ACTION ITEM - According to the text on RTOS limits and embedded Linux, which scheduler does Linux use?

When RTOS start to Fail

When true process isolation needed, in RTOS all tasks share same memory:

+-----------------------------+
| Task A | Task B | Task C    |
| Shared Heap / Globals       |
+-----------------------------+

A buffer overflow in Task C can corrupt Task A.

When Complex Network needed:

TLS
HTTPS
File system
SQLite
GUI framework
Video streaming

RTOS becomes difficult to maintain.

Then we move to a full OS.

Generic OS

When system complexity becomes high, we move to a full OS like:

Embedded Linux
Android

Embedded Linux

A customized Linux distribution running on embedded hardware.

Linux exists in embedded systems because:

Systems became mini computers
Connectivity is default
Security regulations increased
OTA is mandatory
UI expectations increased

Includes:

Kernel
Drivers
User space
File system
Network stack
Process management
Memory protection (MMU)

+----------------------------------+
|           User Space             |
|----------------------------------|
| App1 | App2 | App3 | App4        |
+------------------+---------------+
				   |
				   v
+----------------------------------+
|          Linux Kernel            |
|----------------------------------|
| Scheduler (CFS)                  |
| Virtual Memory Manager           |
| TCP/IP Stack                     |
| Drivers                          |
+------------------+---------------+
				   |
				   v
				Hardware

It provides:

Process isolation
Virtual memory
User/Kernel privilege separation
Advanced scheduler
Secure boot chains
Package management
Containers

Scheduler in Linux

Linux uses CFS (Completely Fair Scheduler).

Conceptually similar to advanced round-robin but weighted:

Each process gets fair share of CPU
Based on virtual runtime

Unlike RTOS:

Not deterministic
Optimized for fairness, not strict deadlines

Hardware Requirement

CPU with MMU
Large RAM (MBs to GBs)
Flash storage
Often Cortex-A class processors

Example boards:

Raspberry Pi
BeagleBone Black

Summary

Feature	Bare-Metal	RTOS	Embedded Linux
Memory	KB	10s-100s KB	MB-GB
Scheduler	No	Yes	Yes
MMU	No	Usually No	Yes
Determinism	High	Very High	Medium
Security Isolation	None	Limited	Strong
Boot Time	Very Fast	Fast	Slower
Complexity	Low	Medium	High

Design Decision Flow

Is system simple?
        |
        +-- YES → Bare-Metal
        |
        +-- NO →
              |
              Is strict real-time needed?
                    |
                    +-- YES → RTOS
                    |
                    +-- NO →
                          |
                          Need networking / GUI / complex stack?
                                  |
                                  +-- YES → Linux
                                  |
                                  +-- NO → RTOS

Super Loop:

Rotation by function return

Interrupt Round Robin:

Rotation by timer force

Priority RTOS:

Rotation by urgency + timer

Linux:

Rotation by fairness + virtual runtime

[Saved data entries]

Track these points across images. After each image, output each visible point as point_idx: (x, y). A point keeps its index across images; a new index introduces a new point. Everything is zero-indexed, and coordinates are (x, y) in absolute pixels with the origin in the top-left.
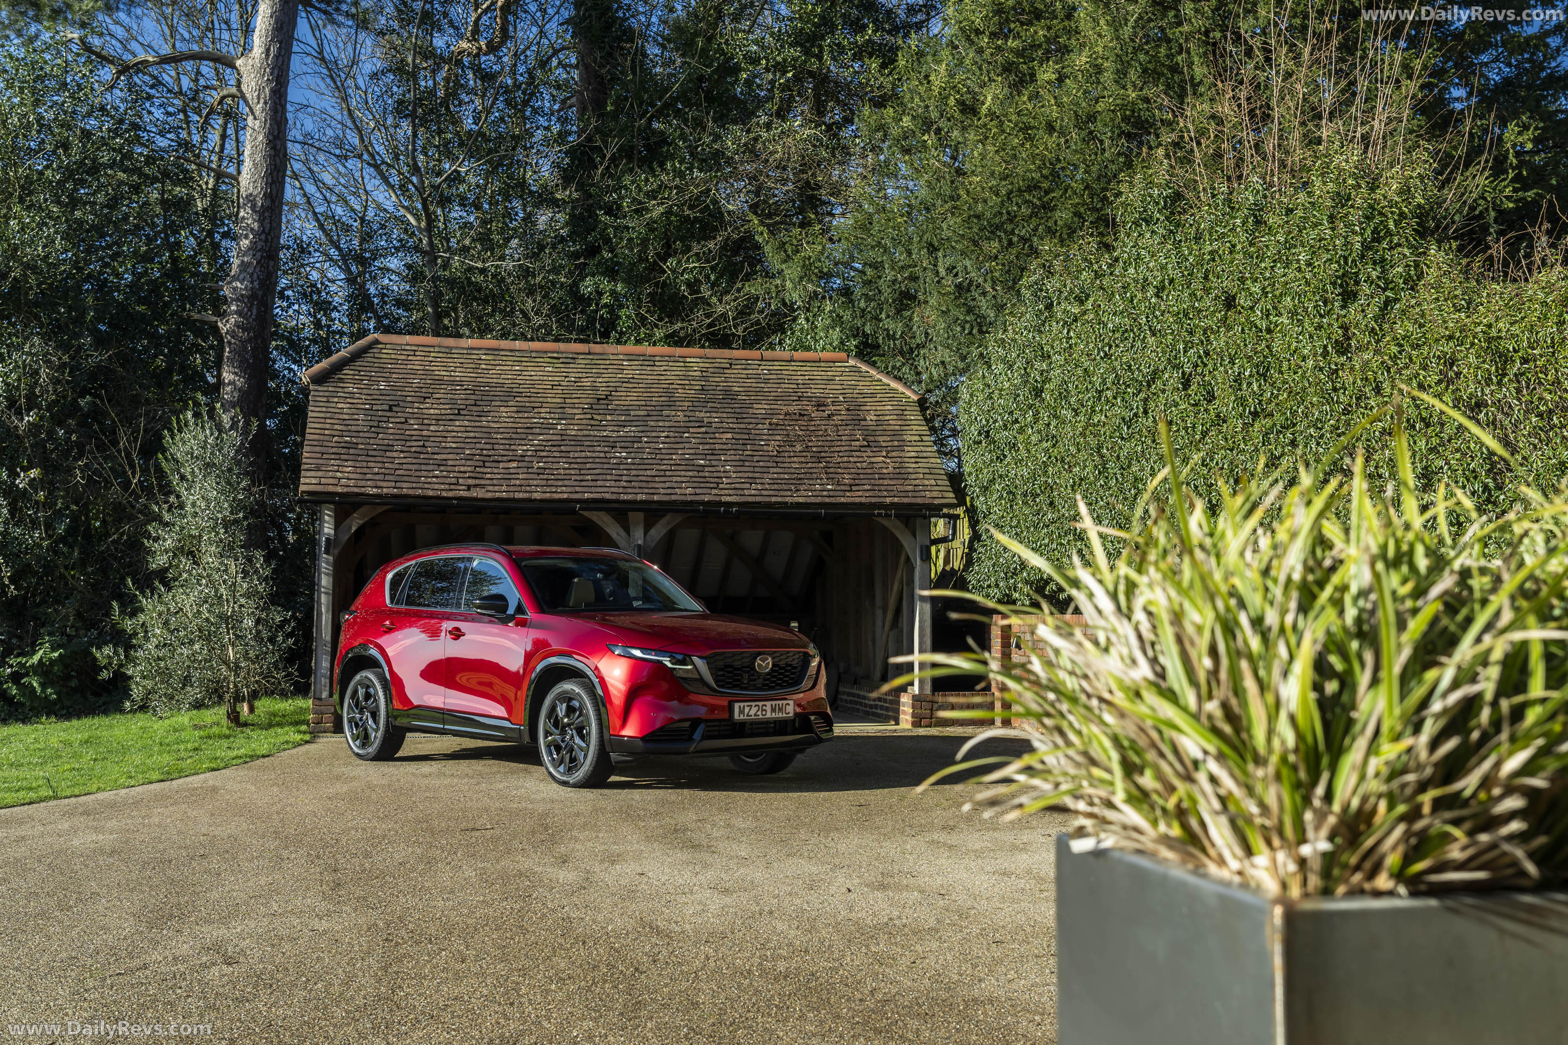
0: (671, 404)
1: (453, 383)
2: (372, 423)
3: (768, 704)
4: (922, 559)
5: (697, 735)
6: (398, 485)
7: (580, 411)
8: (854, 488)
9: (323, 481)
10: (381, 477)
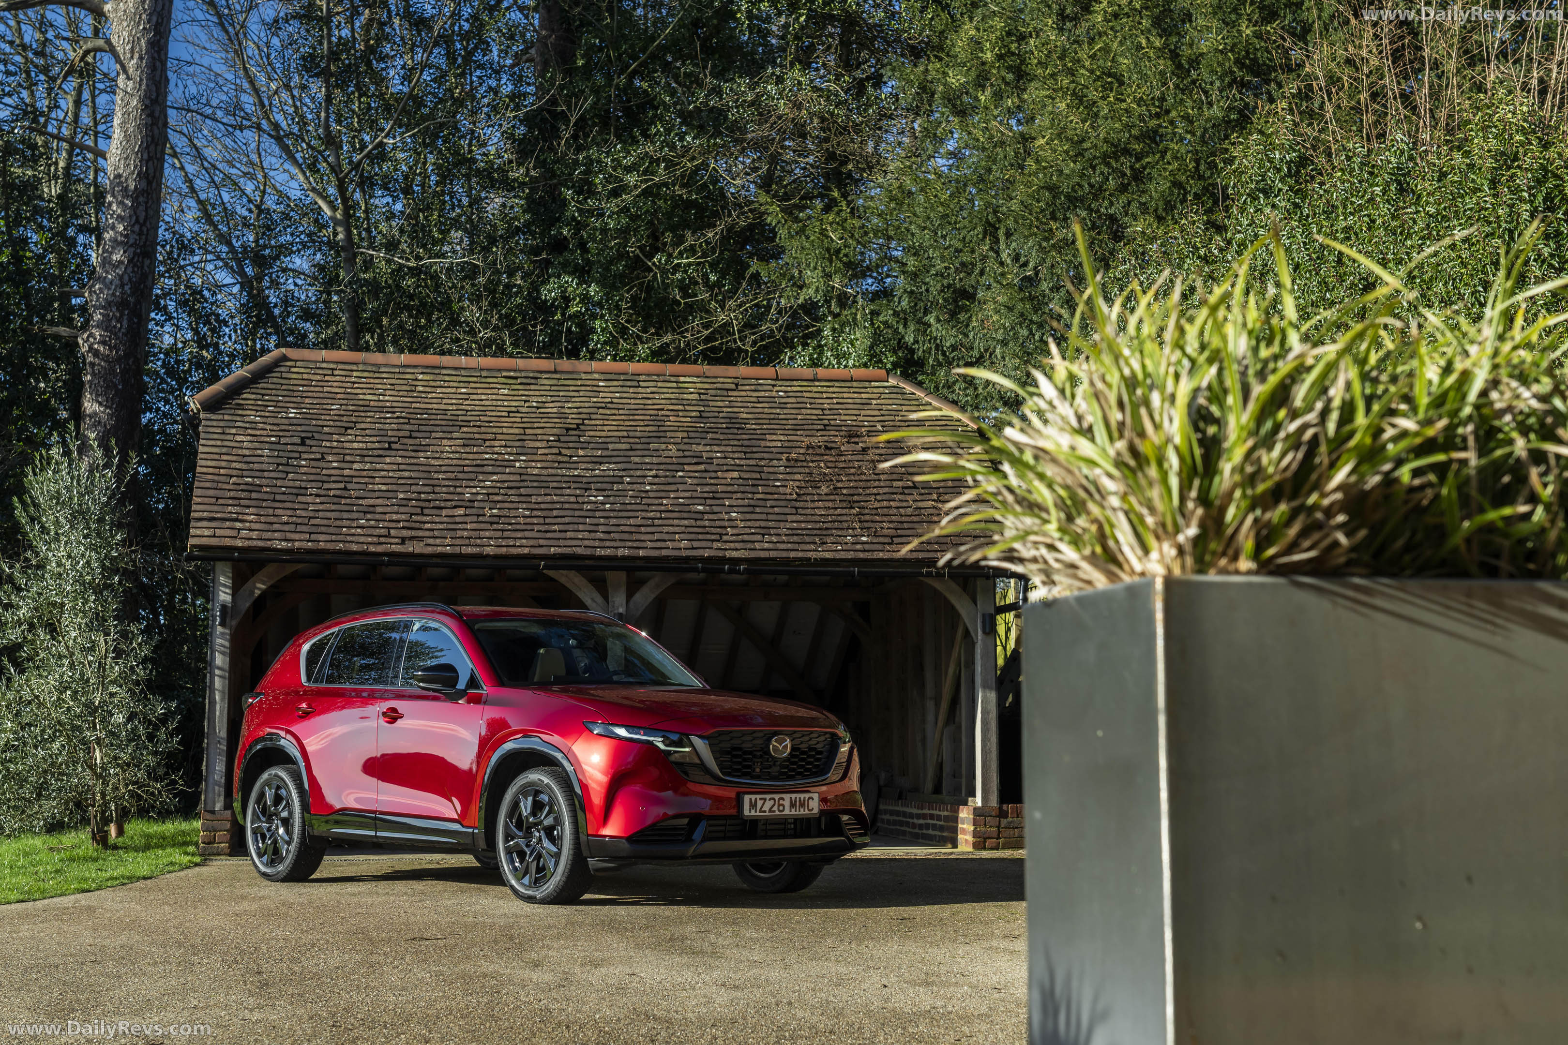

RESULT FOR THIS EXERCISE - Linux uses CFS, the Completely Fair Scheduler.